Com os cozidos quase caídos em desuso, a pescada cozida com todos é hoje uma raridade no panorama restaurativo. Uma pena, sobretudo se pensarmos numa boa cabeça de pescada, sobretudo sendo daquelas de “gola” avantajada. A frescura, a alvura e a suculência do peixe, e a riqueza e o colorido dos legumes, fazem do prato um caso sério de sabor e atractividade, mas, convenhamos, complicado de montar, tratando-se do estilo mais contemporâneo de apresentação.

Daí as modernas versões, com lombos e filetes delicadamente preparados na chapa ou na sertã, em apresentações minimalistas, como por exemplo a que prepara o chef Tiago Bonito no restaurante Largo do Paço, detentor de uma estrela Michelin, em Amarante.

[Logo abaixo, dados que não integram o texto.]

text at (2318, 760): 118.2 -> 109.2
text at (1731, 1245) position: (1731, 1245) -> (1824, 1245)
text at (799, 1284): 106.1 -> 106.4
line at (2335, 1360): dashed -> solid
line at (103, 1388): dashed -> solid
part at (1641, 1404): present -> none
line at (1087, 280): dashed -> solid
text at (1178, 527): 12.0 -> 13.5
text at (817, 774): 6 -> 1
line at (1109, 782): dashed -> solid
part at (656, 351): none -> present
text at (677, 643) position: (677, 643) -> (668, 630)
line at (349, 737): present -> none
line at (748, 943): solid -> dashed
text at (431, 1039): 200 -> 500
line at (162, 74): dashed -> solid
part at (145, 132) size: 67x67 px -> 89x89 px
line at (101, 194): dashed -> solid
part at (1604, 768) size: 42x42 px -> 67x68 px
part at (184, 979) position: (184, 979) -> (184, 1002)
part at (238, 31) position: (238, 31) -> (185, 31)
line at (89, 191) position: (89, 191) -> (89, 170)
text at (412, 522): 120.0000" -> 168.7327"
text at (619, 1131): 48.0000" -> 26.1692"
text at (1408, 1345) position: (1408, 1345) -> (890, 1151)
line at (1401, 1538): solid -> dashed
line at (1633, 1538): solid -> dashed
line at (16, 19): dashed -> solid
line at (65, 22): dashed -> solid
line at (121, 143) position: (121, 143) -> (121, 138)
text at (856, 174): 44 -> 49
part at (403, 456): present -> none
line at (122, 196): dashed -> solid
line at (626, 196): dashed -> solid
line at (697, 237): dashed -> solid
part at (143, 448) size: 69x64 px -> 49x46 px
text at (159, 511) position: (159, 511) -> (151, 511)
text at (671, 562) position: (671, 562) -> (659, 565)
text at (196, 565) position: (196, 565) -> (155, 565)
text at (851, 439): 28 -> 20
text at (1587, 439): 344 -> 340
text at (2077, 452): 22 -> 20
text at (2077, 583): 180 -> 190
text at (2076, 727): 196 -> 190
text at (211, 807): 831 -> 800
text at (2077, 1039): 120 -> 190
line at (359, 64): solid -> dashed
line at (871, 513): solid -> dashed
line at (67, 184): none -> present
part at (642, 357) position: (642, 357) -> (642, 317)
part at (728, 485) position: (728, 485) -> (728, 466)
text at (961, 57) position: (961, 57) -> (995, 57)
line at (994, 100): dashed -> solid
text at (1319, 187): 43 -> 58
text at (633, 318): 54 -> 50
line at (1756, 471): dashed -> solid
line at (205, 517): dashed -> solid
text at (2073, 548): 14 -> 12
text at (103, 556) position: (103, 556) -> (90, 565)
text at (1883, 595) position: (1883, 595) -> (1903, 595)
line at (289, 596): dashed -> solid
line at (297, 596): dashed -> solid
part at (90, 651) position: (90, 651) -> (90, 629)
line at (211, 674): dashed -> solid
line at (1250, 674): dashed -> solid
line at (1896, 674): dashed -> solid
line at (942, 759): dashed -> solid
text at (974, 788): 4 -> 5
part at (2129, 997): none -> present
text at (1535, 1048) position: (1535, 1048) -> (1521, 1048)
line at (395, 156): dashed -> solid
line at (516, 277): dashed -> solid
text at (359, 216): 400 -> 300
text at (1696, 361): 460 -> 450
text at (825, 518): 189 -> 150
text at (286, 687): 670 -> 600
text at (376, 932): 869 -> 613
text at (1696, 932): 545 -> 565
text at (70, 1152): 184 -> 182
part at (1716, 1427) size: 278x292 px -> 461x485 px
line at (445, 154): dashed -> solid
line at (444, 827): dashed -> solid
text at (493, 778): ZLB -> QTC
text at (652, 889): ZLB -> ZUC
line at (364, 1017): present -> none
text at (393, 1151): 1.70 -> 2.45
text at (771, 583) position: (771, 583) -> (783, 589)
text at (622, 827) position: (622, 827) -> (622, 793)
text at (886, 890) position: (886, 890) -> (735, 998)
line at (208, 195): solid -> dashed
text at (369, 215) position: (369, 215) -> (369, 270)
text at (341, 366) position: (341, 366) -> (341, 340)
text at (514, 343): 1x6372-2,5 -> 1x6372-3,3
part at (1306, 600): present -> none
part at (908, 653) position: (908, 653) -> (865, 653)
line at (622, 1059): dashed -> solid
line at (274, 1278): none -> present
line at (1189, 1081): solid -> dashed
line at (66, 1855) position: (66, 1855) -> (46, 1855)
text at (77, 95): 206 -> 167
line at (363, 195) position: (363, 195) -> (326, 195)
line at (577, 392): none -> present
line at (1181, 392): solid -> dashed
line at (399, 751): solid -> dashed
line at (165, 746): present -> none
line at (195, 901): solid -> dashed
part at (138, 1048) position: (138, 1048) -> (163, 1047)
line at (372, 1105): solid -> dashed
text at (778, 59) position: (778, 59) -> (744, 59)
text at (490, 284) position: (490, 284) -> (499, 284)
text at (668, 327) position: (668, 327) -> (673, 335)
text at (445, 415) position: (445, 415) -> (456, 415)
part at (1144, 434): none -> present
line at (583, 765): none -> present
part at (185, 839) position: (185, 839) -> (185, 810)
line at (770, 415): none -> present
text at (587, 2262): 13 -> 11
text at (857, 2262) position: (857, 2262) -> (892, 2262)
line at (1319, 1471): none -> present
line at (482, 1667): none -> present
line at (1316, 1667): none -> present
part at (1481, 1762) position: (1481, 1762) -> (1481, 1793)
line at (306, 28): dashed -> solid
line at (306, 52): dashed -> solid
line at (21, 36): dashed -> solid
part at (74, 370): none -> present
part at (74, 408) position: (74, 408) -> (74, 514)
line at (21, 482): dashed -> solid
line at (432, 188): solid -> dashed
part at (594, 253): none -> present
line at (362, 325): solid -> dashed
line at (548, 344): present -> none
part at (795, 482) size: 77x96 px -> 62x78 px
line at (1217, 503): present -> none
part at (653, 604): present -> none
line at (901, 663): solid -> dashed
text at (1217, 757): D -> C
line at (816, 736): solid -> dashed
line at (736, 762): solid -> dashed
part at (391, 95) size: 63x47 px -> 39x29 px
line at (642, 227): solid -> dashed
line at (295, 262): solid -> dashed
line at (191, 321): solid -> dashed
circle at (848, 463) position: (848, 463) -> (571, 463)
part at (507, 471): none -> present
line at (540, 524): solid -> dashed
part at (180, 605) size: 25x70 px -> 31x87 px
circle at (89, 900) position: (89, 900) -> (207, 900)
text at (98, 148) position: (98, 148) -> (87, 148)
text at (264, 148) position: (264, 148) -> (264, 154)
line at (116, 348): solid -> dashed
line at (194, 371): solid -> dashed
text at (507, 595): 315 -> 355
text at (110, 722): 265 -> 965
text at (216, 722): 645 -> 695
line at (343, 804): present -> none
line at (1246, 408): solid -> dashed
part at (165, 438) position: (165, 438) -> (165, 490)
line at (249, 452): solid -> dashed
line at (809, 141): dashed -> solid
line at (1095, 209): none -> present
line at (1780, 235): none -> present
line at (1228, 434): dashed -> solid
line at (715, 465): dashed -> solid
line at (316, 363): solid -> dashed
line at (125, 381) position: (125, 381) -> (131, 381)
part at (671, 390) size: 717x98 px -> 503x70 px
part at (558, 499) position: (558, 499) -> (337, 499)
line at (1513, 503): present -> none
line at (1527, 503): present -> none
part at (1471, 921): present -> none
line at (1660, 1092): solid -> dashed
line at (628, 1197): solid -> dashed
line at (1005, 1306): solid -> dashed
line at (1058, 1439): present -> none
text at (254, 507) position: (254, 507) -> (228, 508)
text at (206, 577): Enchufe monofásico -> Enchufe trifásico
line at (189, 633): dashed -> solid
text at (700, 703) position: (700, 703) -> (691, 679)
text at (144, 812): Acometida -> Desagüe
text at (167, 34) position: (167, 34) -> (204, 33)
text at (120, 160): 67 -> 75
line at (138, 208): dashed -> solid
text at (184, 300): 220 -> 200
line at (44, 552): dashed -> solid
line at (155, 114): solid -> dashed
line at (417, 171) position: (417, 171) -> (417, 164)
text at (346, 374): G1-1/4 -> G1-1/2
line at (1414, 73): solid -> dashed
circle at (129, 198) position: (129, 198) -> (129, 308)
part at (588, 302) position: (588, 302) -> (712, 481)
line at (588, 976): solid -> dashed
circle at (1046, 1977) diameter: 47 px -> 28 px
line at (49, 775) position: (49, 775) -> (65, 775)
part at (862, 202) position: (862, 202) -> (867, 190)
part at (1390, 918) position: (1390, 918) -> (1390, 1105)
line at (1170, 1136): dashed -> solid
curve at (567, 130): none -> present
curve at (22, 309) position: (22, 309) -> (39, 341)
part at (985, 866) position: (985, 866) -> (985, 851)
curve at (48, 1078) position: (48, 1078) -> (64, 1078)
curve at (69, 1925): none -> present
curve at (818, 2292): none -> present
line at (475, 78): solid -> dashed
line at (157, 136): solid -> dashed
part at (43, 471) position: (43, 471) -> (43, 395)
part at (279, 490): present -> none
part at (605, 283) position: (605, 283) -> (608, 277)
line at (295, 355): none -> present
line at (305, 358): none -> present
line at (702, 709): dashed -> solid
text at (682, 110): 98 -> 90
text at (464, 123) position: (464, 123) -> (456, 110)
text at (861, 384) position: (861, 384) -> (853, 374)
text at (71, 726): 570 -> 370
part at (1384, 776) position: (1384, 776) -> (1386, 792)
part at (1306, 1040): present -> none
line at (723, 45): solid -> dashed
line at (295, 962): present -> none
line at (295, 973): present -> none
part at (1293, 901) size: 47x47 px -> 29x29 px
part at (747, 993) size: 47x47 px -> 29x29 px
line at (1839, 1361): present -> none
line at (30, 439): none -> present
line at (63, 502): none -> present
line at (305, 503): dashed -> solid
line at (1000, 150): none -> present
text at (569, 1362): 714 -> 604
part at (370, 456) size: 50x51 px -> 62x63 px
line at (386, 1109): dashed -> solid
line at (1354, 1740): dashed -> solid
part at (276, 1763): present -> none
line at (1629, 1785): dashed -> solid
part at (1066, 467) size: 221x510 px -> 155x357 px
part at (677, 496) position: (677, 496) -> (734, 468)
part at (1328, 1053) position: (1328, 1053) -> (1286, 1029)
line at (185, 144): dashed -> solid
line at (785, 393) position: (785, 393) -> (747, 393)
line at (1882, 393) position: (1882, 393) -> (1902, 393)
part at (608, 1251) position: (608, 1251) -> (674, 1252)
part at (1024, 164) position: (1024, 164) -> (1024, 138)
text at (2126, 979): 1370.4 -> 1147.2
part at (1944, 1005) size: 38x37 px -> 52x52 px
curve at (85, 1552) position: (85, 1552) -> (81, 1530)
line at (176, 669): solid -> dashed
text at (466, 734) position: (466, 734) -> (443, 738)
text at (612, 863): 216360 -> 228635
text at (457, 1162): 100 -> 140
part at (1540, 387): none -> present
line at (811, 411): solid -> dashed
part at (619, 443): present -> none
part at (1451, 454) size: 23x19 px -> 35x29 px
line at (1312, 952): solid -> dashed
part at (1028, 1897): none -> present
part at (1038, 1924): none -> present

A mais famosa era a receita da pescada à poveira, associando as proporções avantajadas e a frescura dos exemplares recolhidos na lota local à qualidade dos legumes colhidos nas hortas de terrenos arenosos na proximidade do mar. Ao rigor do ponto de cozedura de cada um dos ingredientes – pescada, batata, cenoura e repolho – associa ainda o ovo cozido, azeite fervido com cebola e pimentão em pó.

Sabores simples, a destacar a frescura, a exigir por isso vinhos jovens que destaquem a frescura e fruta primária.


Este artigo foi publicado no n.º 7 da revista Singular.